公卿補任図解総覧―大宝元年(701)~明治元年(1868)












タグ:法華八講

2019年09月15日

コソボ問題(九月十三日)



 最近、バビシュ首相の起訴不起訴、コーネフ像の移転なんかの、結論が出るまで放置しておけと言いたくなるようなものが、毎日のように繰り返されるので、うんざりして7時からのニュースを見ないことが多いのだが、最近おとなしくしているように見えたゼマン大統領がまたまたやらかしてくれた。見ないと思っていたら外遊中で、セルビアに出かけていたのだ。
 セルビア側との会談の中で、ゼマン首相は、チェコがコソボの独立を承認したのは間違いだったのではないかと述べ、今後チェコでは承認の取り消しの議論が行われるべきだと主張したらしい。セルビア側を喜ばせるための発言という面はあるにしても、大統領が政府の外交上の決定に反対するような発言をするのは大きな問題があるはずである。

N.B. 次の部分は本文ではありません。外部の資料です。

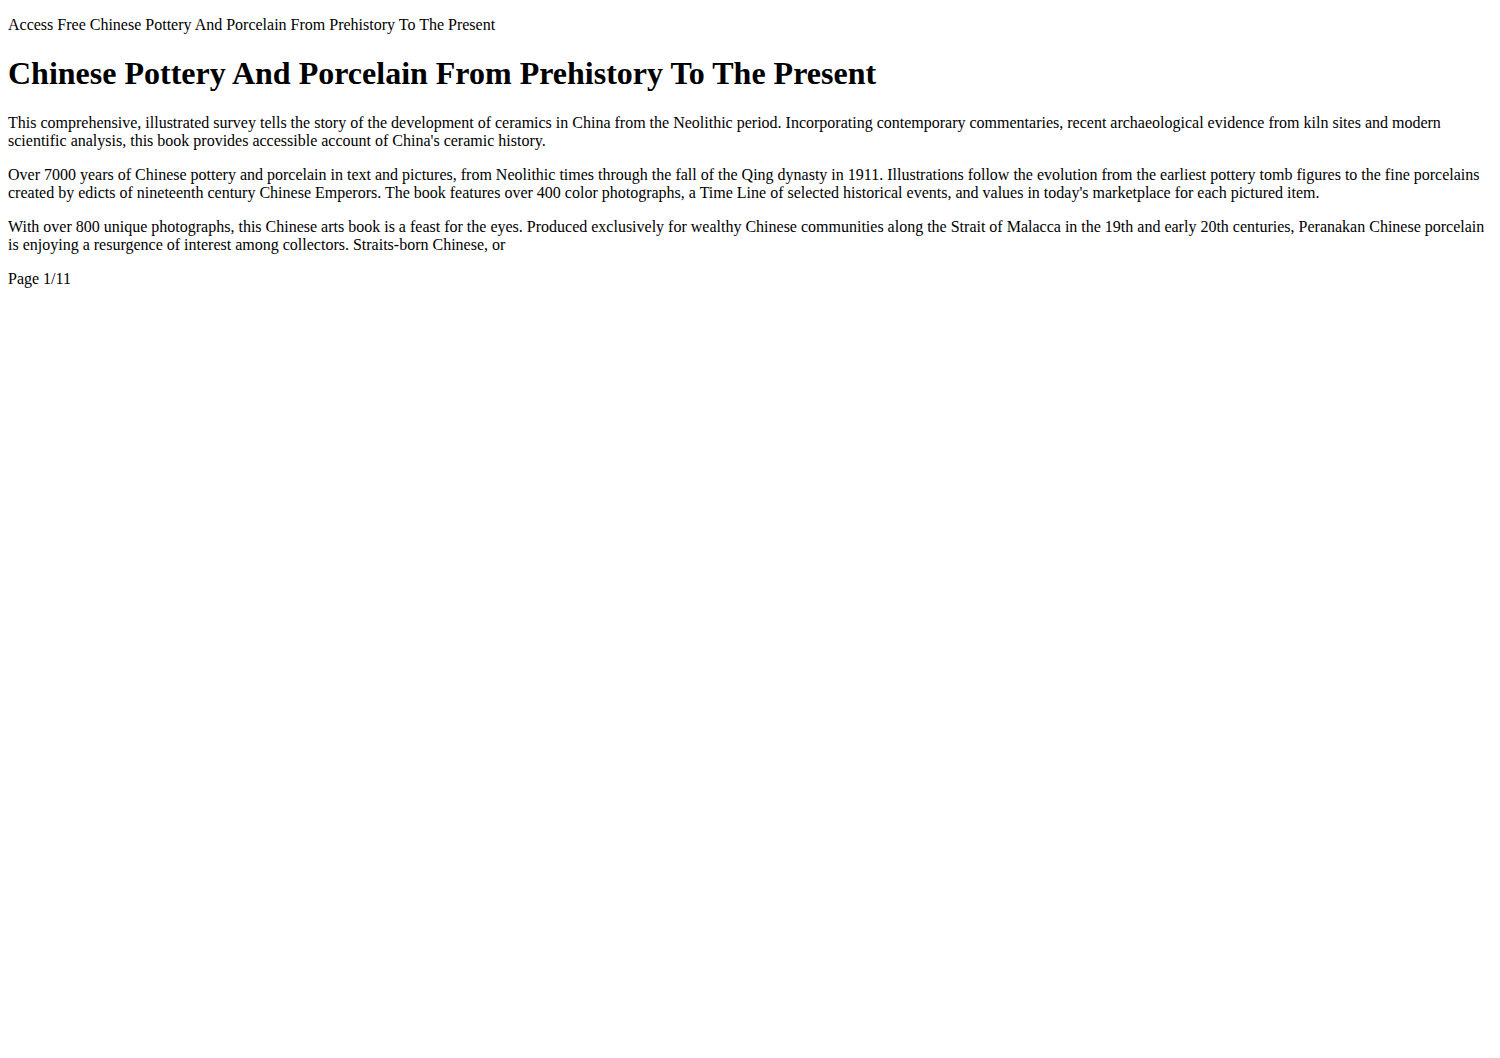Access Free Chinese Pottery And Porcelain From Prehistory To The Present
Chinese Pottery And Porcelain From Prehistory To The Present
This comprehensive, illustrated survey tells the story of the development of ceramics in China from the Neolithic period. Incorporating contemporary commentaries, recent archaeological evidence from kiln sites and modern scientific analysis, this book provides accessible account of China's ceramic history.
Over 7000 years of Chinese pottery and porcelain in text and pictures, from Neolithic times through the fall of the Qing dynasty in 1911. Illustrations follow the evolution from the earliest pottery tomb figures to the fine porcelains created by edicts of nineteenth century Chinese Emperors. The book features over 400 color photographs, a Time Line of selected historical events, and values in today's marketplace for each pictured item.
With over 800 unique photographs, this Chinese arts book is a feast for the eyes. Produced exclusively for wealthy Chinese communities along the Strait of Malacca in the 19th and early 20th centuries, Peranakan Chinese porcelain is enjoying a resurgence of interest among collectors. Straits-born Chinese, or
Page 1/11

 隣国のスロバキアは依然としてコソボの独立を承認していないから、この件ではEUも一体化しているわけではないようだが、それは2008年という独立宣言の時期には、まだEUの硬直化、中央集権化が進んでいなかったということだろうか。現在はEUによって、チェコ国家の独立性、唯一性が侵害されていると主張しているゼマン大統領のことだから、承認取り消しを主張することで、EUにゆさぶりをかけているのかもしれない。
 ロシアに対する経済制裁で、経済的に打撃を受けている旧東側のEU加盟国では、コソボの承認のときのように、各国で制裁に参加するかどうかを決められるのが望ましかったはずだ。それがEU全体での経済制裁となったのに、ドイツはしれっとロシアと組んで新しいパイプラインの建設にお金を出して、ロシアから天然ガスだか石油だかを輸入すると言っているのだから、不満も高まる。そんな不満を代弁しているのがゼマン大統領だと考えることもできなくはないのだが、現実はどうだろう。

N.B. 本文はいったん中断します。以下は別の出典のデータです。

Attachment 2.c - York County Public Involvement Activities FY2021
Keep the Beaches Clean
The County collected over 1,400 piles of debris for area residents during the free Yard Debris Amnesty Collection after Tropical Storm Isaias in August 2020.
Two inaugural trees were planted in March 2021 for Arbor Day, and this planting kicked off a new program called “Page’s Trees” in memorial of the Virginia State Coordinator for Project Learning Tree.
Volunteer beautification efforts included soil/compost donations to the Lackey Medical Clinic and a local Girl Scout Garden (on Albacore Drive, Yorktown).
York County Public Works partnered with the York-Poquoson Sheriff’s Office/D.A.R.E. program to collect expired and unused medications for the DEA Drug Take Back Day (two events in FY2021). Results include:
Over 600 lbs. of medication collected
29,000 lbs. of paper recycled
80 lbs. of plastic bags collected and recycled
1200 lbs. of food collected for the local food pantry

 外務大臣はチェコ政府にはコソボの承認を取り消すような考えは現時点ではないと言いながら、ゼマン大統領が帰国したら直接話し合いを持ちたいというようなことを言っていた。問題は、この外務大臣が社会民主党出身であることで、この一件もゼマン大統領による社会民主党潰しの一環にも見えなくはない。大統領と外務大臣が対立しても、バビシュ首相は大統領側に立って仲介役なんてしないだろうから、今後、外務大臣の座を巡ってこの前の文化大臣のような事態が起こらないとも限らない。
 今回のゼマン大統領の発言を歴史的に解釈すると、啓蒙主義、もしくは民族覚醒の時代から続く、チェコ民族の将来をめぐる対立の表れの一つと見ることもできる。旧ユーゴスラビア内戦の中心となりEUでは戦犯国家扱いされているセルビアは当然ロシアの支援を求めた。それに対してコソボがEUの支援を求めたのも当然である。言い換えれば、セルビアとコソボの対立は、東のロシアと西のEU、特に中東欧に大きな影響力を持つドイツの対立でもあるのだ。

 第一次世界大戦以前の、チェコスロバキアがまだ独立国家として成立していなかったころ、チェコの政界に於いては、二つの相反する主張が存在した。一つは帝政ロシアを中心にスラブ民族を糾合した国の一部となることを目指す汎スラブ主義と呼ばれるもので、もう一つは、ハプスブルク帝国、かつての神聖ローマ帝国領域との結びつきを重視して、ドイツ国家の中でチェコ人国家の独立を確保するという考え方だった。ただしどちらも国家の樹立までは考えていなかったらしい。
 この二派の対立を解消したのが、マサリク大統領の登場で、第一次世界大戦とその後のロシア革命を上手く利用して、チェコ民族単独ではなかったとはいえ、チェコスロバキアという形で独立を達成したのである。その後、第二次世界大戦では実質的に西のドイツに併合され、戦後はまた西にも東にも属さない、東西の懸け橋になろうとしたものの、東のソ連に取り込まれてしまった。ソ連崩壊後は、西に、ドイツに近づいて、EUに加盟したというわけである。
 チェコ民族のドイツとロシアの間で揺れてきた歴史を考えると、ゼマン大統領は過去の遺物と見られていた汎スラブ主義を、チェコ国内に呼び起こそうとしているのである。なんていうとほめ過ぎになるかな。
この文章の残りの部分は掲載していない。